Una decisione storica – e, per molti versi, provvidenziale, quella assunta all’unanimità dalla Camera Grande della Corte Europea dei diritti dell’uomo (nella foto, la sede) lo scorso 23 marzo. La quale ha stabilito che non si neghi diritto d’asilo, né si ordini il rimpatrio dei rifugiati convertitisi dall’islam al Cristianesimo. E ciò, tenendo conto dei rischi, che comporterebbe il loro eventuale rientro. In realtà, potrebbe sembrare ovvio: eppure, incredibilmente, non lo è per tutti, anzi non lo è per molti.

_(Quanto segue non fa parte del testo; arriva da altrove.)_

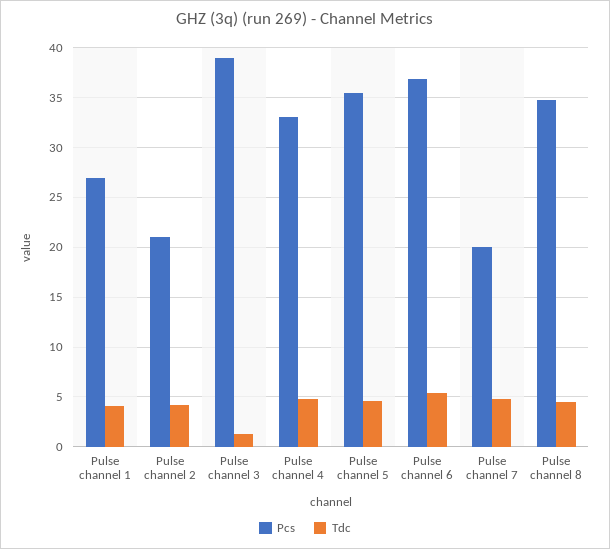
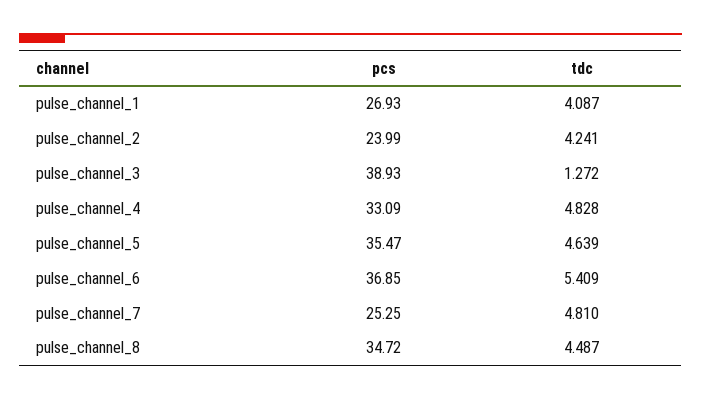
Pcs, Pulse channel 2: 21 -> 23.99
Pcs, Pulse channel 7: 20 -> 25.25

La sentenza fa riferimento al caso concreto del signor F.G., cui il 29 aprile del 2010 venne respinta la domanda d’asilo dall’Ufficio per l’Immigrazione svedese, ponendolo di fronte alla tragica prospettiva di dover rientrare nel suo Paese, l’Iran. Un primo pronunciamento della quinta Sezione della Corte, passato per 4 voti a 3 il 16 gennaio 2014, confermò incredibilmente tale interpretazione sui flussi migratori: secondo questi giudici, non sarebbe stato cioè in alcun modo violato il diritto alla tutela della vita ed all’integrità contro i trattamenti disumani. Anzi, i giudici svedese Helena Jäderblom e islandese Robert Spano, ponendosi in netto contrasto con le Corti di Strasburgo e di Lussemburgo, han ritenuto possibile rimandare un convertito nel proprio Paese d’origine, in quanto questi, in Patria, potrebbe pur sempre – a loro giudizio – vivere, nascondendo e tacendo la propria nuova fede.
«Molti giudici, appoggiandosi espressamente alle nostre pubblicazioni – ha dichiarato in un proprio comunicato Grégor Puppinck, direttore generale dell’European Centre for Law and Justice – hanno invece contestato tale giudizio, ritenendolo una violazione della Convenzione europea dei Diritti dell’Uomo. Hanno, infatti, evidenziato i rischi seri e reali, che corre nei Paesi musulmani chi sia ritenuto colpevole del crimine d’«apostasia». La legge islamica prevede in questi casi la morte. Per questo desideriamo esprimere piena soddisfazione per la decisione della Corte Europea».
Secondo la Camera Grande, la stessa Svezia avrebbe dovuto valutare ogni conseguenza, prima di decidere in merito, tenendo oltre tutto conto del particolare contesto, in cui oggi ci troviamo a seguito dell’ondata migratoria proveniente dai Paesi musulmani ed alla luce delle «conversioni» al Cristianesimo, che pare siano divenute particolarmente numerose tra i profughi giunti in Europa.
Il fatto che sia stato riconosciuto ai profughi convertiti il diritto alla protezione è un fatto estremamente positivo, che può incoraggiare ora molti altri a fare come loro, senza aver più timori (fonte: Corrispondenza Romana).